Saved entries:
════════════════

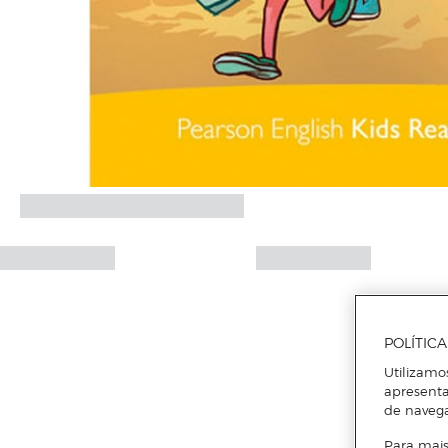
POLÍTIC
Utilizamo
apresenta
de naveg
Para mais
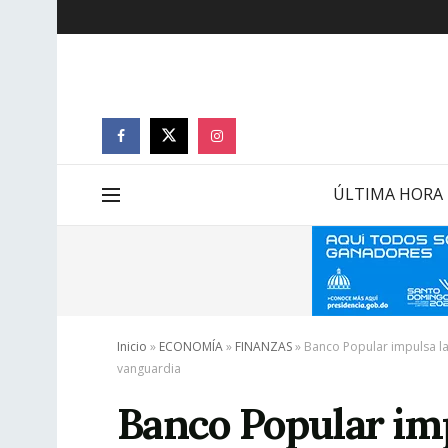
ÚLTIMA HORA
Inicio
»
ECONOMÍA
»
FINANZAS
»
Banco Popular impulsa l
vanguardia
Banco Popular imp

════════════════

### YOUR ASSIGNMENT
Please report every line of the material above that contains the string "Banco", copying each line in full.

### RESULT OF THE EXERCISE
Banco Popular impulsa l
Banco Popular imp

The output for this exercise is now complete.